> Problem
Extract, character for character, every line of the entries from the one containing "3. Mova os arquivos" through the end of the entries, with both ends included.
*** Data for analysis ***
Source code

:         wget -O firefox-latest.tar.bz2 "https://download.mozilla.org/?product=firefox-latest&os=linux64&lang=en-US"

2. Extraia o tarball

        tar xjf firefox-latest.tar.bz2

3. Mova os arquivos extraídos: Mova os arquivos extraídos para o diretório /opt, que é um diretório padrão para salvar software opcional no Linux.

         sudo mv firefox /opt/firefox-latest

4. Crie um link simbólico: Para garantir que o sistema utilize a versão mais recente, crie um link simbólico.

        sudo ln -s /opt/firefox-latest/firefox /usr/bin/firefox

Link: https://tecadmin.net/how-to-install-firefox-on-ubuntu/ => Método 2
***
> Answer space
3. Mova os arquivos extraídos: Mova os arquivos extraídos para o diretório /opt, que é um diretório padrão para salvar software opcional no Linux.

         sudo mv firefox /opt/firefox-latest

4. Crie um link simbólico: Para garantir que o sistema utilize a versão mais recente, crie um link simbólico.

        sudo ln -s /opt/firefox-latest/firefox /usr/bin/firefox

Link: https://tecadmin.net/how-to-install-firefox-on-ubuntu/ => Método 2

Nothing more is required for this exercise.